====== EXTRACTED DATA ======

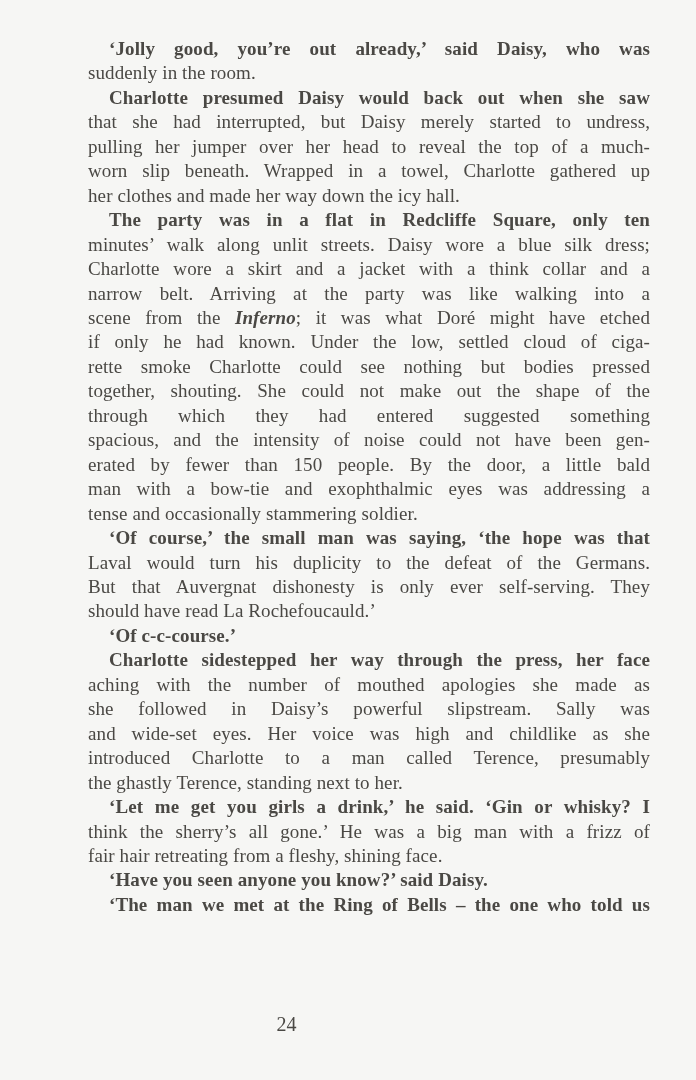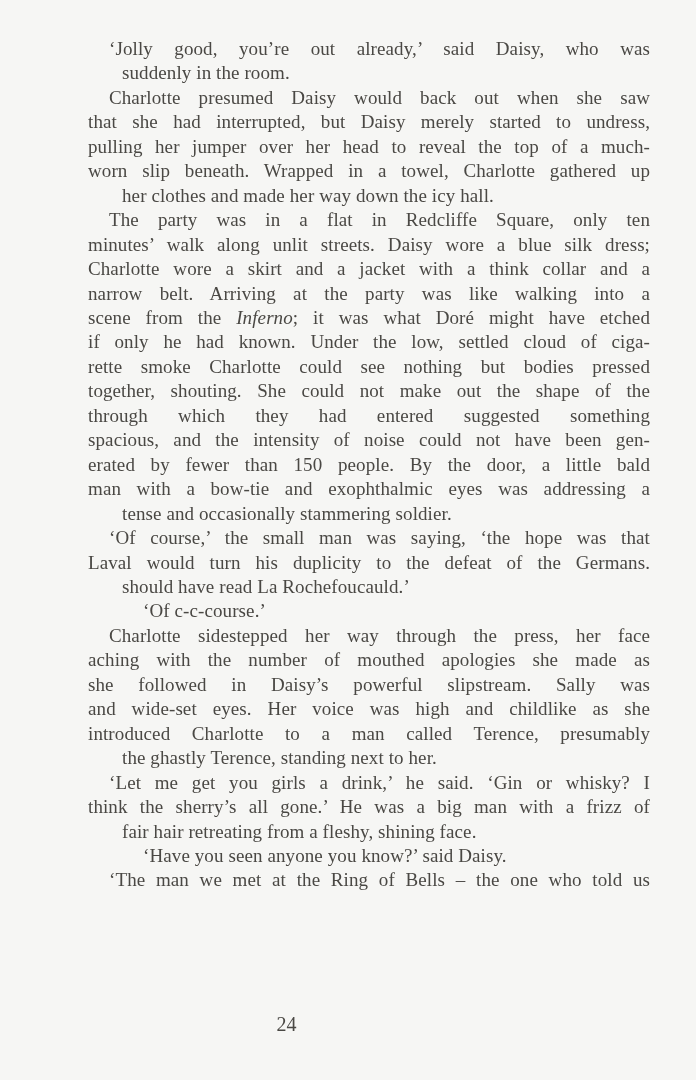--- a/index.html
+++ b/index.html
@@ -28,27 +28,28 @@
     line-height: 24.45px;
     letter-spacing: 0.1px;
   }
   .line {
     text-align: justify;
     text-align-last: justify;
   }
   .line.end {
     text-align: left;
     text-align-last: left;
-    margin-left: 34px;
   }
   .line.indent {
     padding-left: 21px;
+    font-weight: bold;
   }
   .line i {
     font-style: italic;
+    font-weight: bold;
   }
   .page-number {
     position: absolute;
     top: 1012px;
     left: 0;
     width: 573px;
     text-align: center;
     font-size: 20px;
     line-height: 24px;
   }
@@ -73,20 +74,21 @@
       <div class="line">if only he had known. Under the low, settled cloud of ciga-</div>
       <div class="line">rette smoke Charlotte could see nothing but bodies pressed</div>
       <div class="line">together, shouting. She could not make out the shape of the</div>
       <div class="line">through which they had entered suggested something</div>
       <div class="line">spacious, and the intensity of noise could not have been gen-</div>
       <div class="line">erated by fewer than 150 people. By the door, a little bald</div>
       <div class="line">man with a bow-tie and exophthalmic eyes was addressing a</div>
       <div class="line end">tense and occasionally stammering soldier.</div>
       <div class="line indent">‘Of course,’ the small man was saying, ‘the hope was that</div>
       <div class="line">Laval would turn his duplicity to the defeat of the Germans.</div>
+      <div class="line">But that Auvergnat dishonesty is only ever self-serving. They</div>
       <div class="line end">should have read La Rochefoucauld.’</div>
       <div class="line indent end">‘Of c-c-course.’</div>
       <div class="line indent">Charlotte sidestepped her way through the press, her face</div>
       <div class="line">aching with the number of mouthed apologies she made as</div>
       <div class="line">she followed in Daisy’s powerful slipstream. Sally was</div>
       <div class="line">and wide-set eyes. Her voice was high and childlike as she</div>
       <div class="line">introduced Charlotte to a man called Terence, presumably</div>
       <div class="line end">the ghastly Terence, standing next to her.</div>
       <div class="line indent">‘Let me get you girls a drink,’ he said. ‘Gin or whisky? I</div>
       <div class="line">think the sherry’s all gone.’ He was a big man with a frizz of</div>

======

- _WHAT IS BEING ASKED_
Once the line containing "position: absolute;" has been located, transcribe exactly and only every line from the first line of the entries through it, excluding pictures.

- _REPLY_
--- a/index.html
+++ b/index.html
@@ -28,27 +28,28 @@
     line-height: 24.45px;
     letter-spacing: 0.1px;
   }
   .line {
     text-align: justify;
     text-align-last: justify;
   }
   .line.end {
     text-align: left;
     text-align-last: left;
-    margin-left: 34px;
   }
   .line.indent {
     padding-left: 21px;
+    font-weight: bold;
   }
   .line i {
     font-style: italic;
+    font-weight: bold;
   }
   .page-number {
     position: absolute;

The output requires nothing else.